Les éditions subséquentes les plus estimées sont celles
de Londres, 1749, 3 vol.. in-4, et 1753, 2 vol. in-4; de Birmingham (par
Baskerville),
1760, 2 vol. in-8; de Glasgow, 1770, in-fol. Le Paradis perdu a
été trad. en prose par l'abbé de Boismorand, Dupré
de Saint-Maur, L. Racine, Luneau de Boisjermain, Mosneron
et Salgues; envers par H.M. Leroy, Beaulaton, Delille, Deloyne d'Auteroche,
J.-V.-A. de la Tour de Pernes. Les Oeuvres complètes de Milton,
avec la Vie de ce poète par Toland, furent impr. pour la
première fois à Londres, 1669, 3 vol. in-fol. L'édit.
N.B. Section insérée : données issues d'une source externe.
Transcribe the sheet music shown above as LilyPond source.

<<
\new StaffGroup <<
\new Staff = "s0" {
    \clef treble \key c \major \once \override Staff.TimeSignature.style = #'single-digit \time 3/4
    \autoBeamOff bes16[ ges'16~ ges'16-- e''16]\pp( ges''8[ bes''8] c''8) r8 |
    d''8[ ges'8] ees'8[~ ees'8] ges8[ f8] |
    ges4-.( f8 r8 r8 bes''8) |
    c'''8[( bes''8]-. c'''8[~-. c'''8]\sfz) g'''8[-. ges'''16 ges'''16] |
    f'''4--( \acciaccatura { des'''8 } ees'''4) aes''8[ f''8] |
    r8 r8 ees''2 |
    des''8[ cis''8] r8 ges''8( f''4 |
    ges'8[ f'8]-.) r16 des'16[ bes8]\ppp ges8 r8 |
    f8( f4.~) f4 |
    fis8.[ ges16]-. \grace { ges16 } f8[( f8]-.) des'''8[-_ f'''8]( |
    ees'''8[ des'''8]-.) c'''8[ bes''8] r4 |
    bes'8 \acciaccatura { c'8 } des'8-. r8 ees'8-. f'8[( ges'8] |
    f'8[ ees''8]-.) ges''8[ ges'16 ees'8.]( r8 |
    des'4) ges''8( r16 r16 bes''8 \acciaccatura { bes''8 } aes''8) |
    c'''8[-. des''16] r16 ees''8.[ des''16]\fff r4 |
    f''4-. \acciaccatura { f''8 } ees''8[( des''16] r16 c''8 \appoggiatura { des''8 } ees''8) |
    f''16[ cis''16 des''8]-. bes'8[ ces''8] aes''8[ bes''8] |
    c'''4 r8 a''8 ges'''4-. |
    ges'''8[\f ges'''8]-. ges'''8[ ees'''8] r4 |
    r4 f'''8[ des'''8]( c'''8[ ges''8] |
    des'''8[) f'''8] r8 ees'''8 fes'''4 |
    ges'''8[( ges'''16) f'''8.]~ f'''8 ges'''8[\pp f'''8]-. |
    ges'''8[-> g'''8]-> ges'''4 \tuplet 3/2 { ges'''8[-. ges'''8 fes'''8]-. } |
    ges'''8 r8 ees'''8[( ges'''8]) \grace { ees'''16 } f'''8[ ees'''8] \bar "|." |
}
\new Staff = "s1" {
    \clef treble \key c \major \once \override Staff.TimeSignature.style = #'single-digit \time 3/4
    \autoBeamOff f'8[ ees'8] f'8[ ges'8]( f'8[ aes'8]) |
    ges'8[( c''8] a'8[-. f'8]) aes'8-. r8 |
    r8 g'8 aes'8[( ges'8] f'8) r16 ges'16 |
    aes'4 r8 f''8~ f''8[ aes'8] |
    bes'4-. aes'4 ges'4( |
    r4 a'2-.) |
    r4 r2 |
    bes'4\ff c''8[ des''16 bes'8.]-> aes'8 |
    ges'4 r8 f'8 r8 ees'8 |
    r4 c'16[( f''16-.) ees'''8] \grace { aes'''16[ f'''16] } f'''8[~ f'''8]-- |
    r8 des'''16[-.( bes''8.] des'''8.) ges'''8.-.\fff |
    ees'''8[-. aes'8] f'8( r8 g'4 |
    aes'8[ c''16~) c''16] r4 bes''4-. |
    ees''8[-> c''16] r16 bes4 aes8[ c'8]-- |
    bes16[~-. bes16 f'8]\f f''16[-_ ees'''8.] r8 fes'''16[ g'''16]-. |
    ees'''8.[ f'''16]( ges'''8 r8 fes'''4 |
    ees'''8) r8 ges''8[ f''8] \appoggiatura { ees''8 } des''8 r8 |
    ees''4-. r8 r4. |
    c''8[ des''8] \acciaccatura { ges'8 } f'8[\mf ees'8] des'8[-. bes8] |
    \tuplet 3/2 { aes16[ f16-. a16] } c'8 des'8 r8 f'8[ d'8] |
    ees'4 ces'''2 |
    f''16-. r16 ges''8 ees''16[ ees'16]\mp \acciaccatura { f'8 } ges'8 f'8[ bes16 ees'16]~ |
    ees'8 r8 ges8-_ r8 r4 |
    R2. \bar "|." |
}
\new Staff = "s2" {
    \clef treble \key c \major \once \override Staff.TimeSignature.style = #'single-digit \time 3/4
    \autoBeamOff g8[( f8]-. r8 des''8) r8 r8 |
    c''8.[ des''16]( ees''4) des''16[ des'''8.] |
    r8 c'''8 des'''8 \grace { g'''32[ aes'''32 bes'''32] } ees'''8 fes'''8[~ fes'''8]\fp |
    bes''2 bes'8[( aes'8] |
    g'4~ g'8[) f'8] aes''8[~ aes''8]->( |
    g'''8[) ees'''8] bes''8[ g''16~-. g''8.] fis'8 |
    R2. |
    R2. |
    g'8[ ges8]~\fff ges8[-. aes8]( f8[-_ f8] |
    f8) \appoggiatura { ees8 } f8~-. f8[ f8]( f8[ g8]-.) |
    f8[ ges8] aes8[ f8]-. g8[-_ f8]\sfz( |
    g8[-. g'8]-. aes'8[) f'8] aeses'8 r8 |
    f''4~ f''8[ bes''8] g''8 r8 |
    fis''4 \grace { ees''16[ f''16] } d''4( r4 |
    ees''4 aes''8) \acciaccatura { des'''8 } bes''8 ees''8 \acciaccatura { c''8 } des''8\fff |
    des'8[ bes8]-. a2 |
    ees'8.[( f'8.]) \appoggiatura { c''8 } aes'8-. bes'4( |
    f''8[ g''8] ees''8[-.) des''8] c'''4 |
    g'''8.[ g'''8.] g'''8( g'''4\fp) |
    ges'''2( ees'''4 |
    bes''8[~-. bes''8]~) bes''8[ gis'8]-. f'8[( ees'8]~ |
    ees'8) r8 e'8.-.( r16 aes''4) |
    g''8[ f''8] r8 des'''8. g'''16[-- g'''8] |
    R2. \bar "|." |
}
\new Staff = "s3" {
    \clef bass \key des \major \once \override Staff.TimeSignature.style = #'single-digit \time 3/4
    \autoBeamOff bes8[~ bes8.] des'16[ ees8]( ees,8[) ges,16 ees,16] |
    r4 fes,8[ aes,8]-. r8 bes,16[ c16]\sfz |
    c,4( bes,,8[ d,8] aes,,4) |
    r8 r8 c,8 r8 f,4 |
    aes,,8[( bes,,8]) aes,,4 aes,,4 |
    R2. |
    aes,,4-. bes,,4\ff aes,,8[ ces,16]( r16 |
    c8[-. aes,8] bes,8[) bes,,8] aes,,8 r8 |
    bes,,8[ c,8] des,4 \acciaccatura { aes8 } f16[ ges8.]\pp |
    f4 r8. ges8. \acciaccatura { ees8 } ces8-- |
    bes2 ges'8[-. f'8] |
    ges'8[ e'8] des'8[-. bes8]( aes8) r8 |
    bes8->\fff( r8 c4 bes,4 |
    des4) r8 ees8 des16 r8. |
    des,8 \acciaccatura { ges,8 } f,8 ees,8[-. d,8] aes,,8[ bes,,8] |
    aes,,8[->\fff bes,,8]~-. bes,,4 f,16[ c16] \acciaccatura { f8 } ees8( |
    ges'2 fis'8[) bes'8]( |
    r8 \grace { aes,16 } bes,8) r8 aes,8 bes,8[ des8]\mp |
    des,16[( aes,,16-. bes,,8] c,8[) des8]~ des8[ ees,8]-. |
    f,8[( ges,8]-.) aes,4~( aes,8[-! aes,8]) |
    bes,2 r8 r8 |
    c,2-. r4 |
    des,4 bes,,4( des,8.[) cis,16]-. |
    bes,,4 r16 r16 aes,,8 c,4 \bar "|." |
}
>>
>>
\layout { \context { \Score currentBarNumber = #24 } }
la plus estimée et la plus complète a été publ.
par Todd, Londres, 1801, 6 vol. in-8, réimpr. en 182t. Mosneron
a donné une
Vie de Milton, 1804, in-8. Boulard
a trad. de l'anglais de Johnson les Vies de Milton et d'Addison,
1806, 2 vol. in-18. On doit à F. Peck des Mémoires sur
la vie et les product. poétiq. de Milton, Londres, 1740, in-4.